歴史家の視点から国際情勢・時事問題などについて語るブログ

北京オリンピック開催の逆効果

 チベット弾圧や軍拡を続ける中国が、”平和の祭典”としてのオリンピック開催国に相応しくないことは明らかなことです。しかしながら、昨日の開会式のように、あからさまに中国という国の体質を映し出す映像が全世界に向けて放映されたとしますと、これもまた、当局の思惑に反して、中国のイメージ・ダウンという逆効果があったのではないか、と思うのです。

 特に、映像を見る者を唖然とさせたのは、胡主席との各国首脳との”謁見”のシーンでした。さながら、皇帝よろしく、広間の中央に立つ胡主席に対して、各国首脳が一列に並ばされて、一人づつ握手を求めるという構図が出来上がっているのです。アジア諸国の人であれば、この映像を見てまず頭に浮かぶのは、、華夷秩序における朝貢のはずです。

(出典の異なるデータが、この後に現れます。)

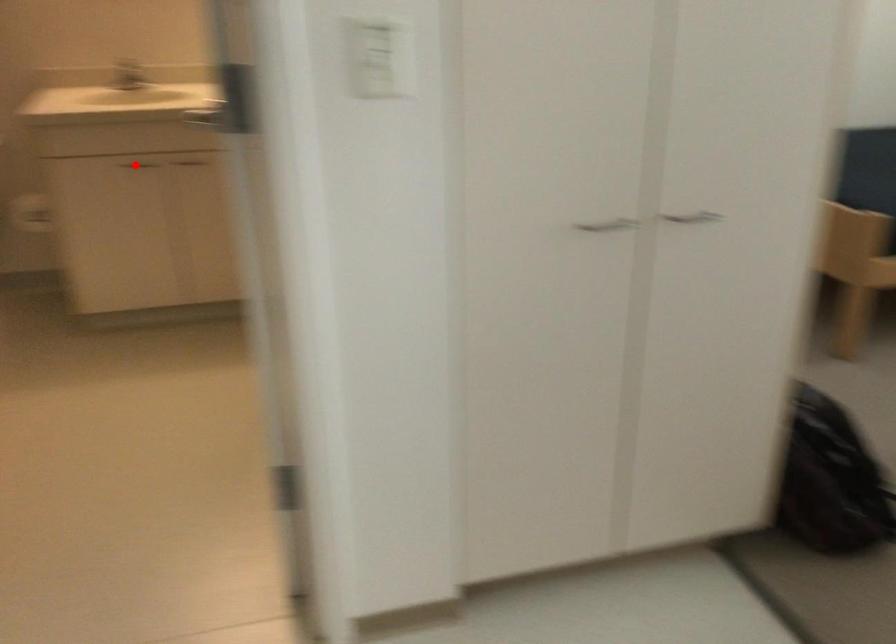
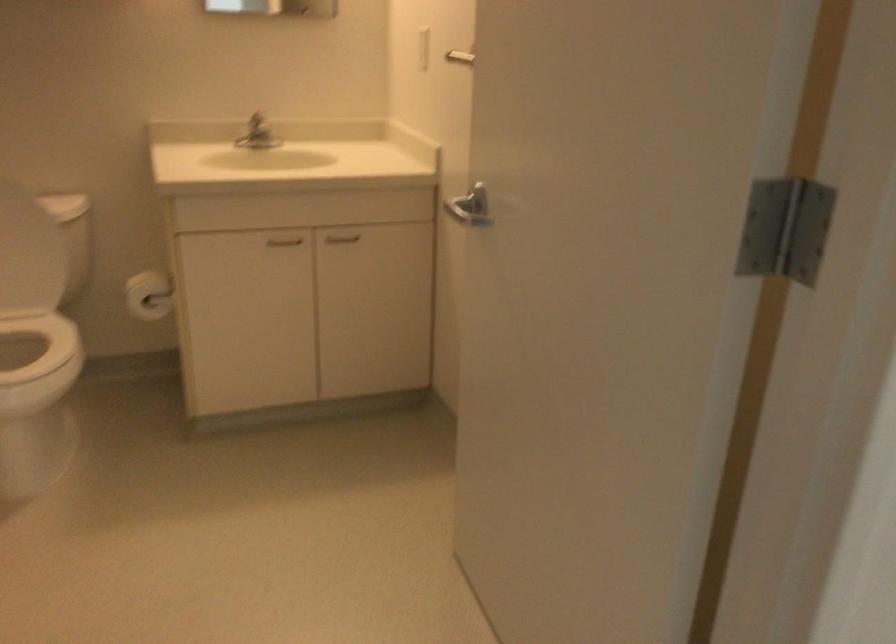
Question: I am providing you with two images of the same scene from different viewpoints. In image1, a red point is highlighted. Considering the same 3D point in image2, which of the following is correct?

Choices:
 (A) It is closer
 (B) It is farther

Answer: (A)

 さらに、カメラは、鳥の巣スタジアムに座る各国首脳の映像を映したのですが、これにもまた、驚きを禁じえませんでした。招待客のはずの各国首脳たちは、一般席に所在無く座らせているようなのです。もしかしますと、すべての席が、同じつくりになっているのかもしれませんが(最後まで見ませんでしたので、胡主席がどのような席に座っていたのかは、確認できませんでした)、冷遇されている印象を与えるに十分であったのです。

 もちろん、人海戦術さながらの演出にも全体主義国家の”マス・ゲーム”的な怖さを感じさせはしたのですが、中国政府が、これらの映像が、海外の人々にどのような受け取られるのか、予測しなかったようです。少なくとも、中国の怖さを世界に向けて発信したことは、中国をよく知らない世界中の人々にも、有益な警告になったのではないか、思うのです。